For instance, The Wall Street Journal reports a couple of years ago, the mom became concerned that her oldest son, Tamerlan, was losing his way. He seemed to be slipping into an aimless life of marijuana, girls, and alcohol. So like many a parent with a wayward child, she tried to give his life a little direction to get him back on the straight and narrow.
Some parents push their kids into the military, others get them into manual labor, and still others back to school. Mrs. Tsarnaev encouraged Tamerlan to reinvest in his religion, Islam.
She was so successful in her efforts, that Tamerlan soon was a new man. He quit drinking, he quit smoking, he started praying even more than the suggested 5 times a day. He became so adamant about his faith that he actually convinced his mom, who had been a cosmetologist at a spa, to not only quit her job but to cover herself up in tradition Muslim garb.
This move had immediate consequences within the family. The dad was outraged his wife was suddenly covering herself up. This wasn't the wife he married. She insisted it was what Islamic men should want from their wives. He told her she was acting crazy.
Soon after, the marriage broke up, and the dad went back to Dagestan. A little later, mom returned to her homeland in Dagestan, but to reunite with her ancestral family, not with her husband.
With both parents now half a world a way, the zealous older brother no doubt became something of a substitute father figure to the impressionable, happy go lucky high-schooler Dzhokhar.

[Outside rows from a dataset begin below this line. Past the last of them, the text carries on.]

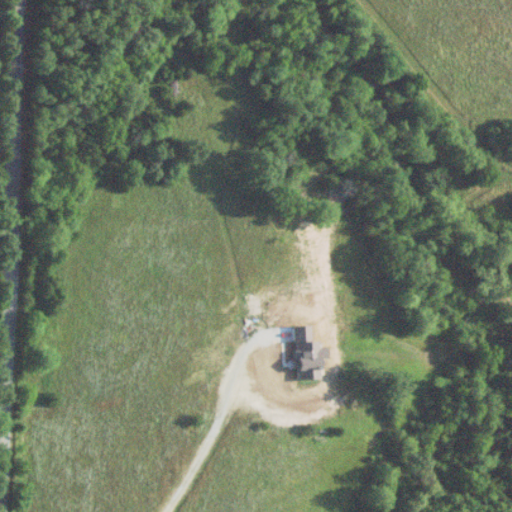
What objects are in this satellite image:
road: (7, 245)
road: (204, 427)
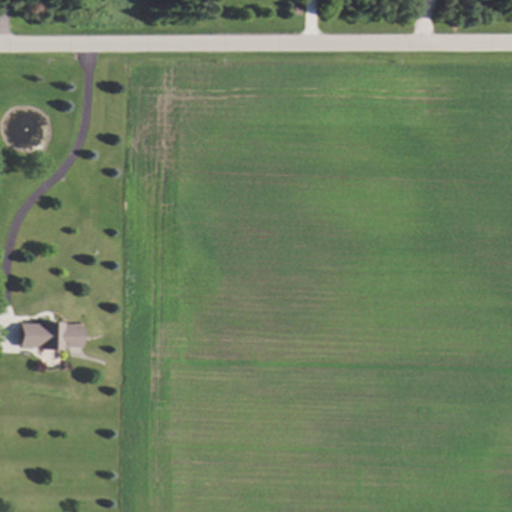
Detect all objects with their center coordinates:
road: (421, 21)
road: (308, 22)
road: (3, 23)
road: (255, 44)
road: (54, 178)
crop: (316, 288)
building: (46, 335)
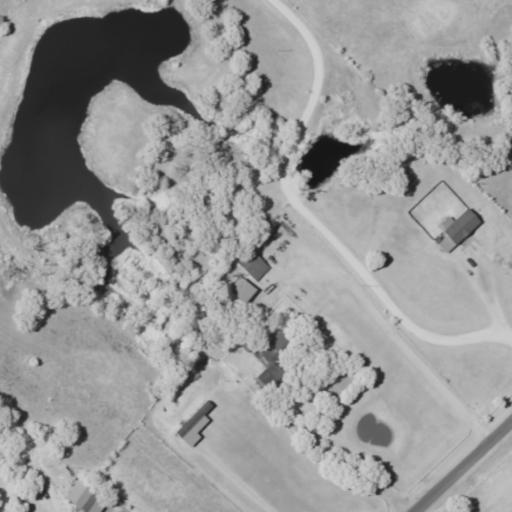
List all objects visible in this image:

It's no excuse for the teenager's actions, but it's easy to understand how a driven and determined older brother could sway a sibling seven years his junior. Dzokhar eventually caught Tamerlan's "religious fervor" and the results were disastrous.
What's striking is that the Tsarnaev's particular family psychodrama is not especially unique. I suspect most families are in some way dysfunctional. The shame is that this relatively small family drama had consequences writ so tragically large.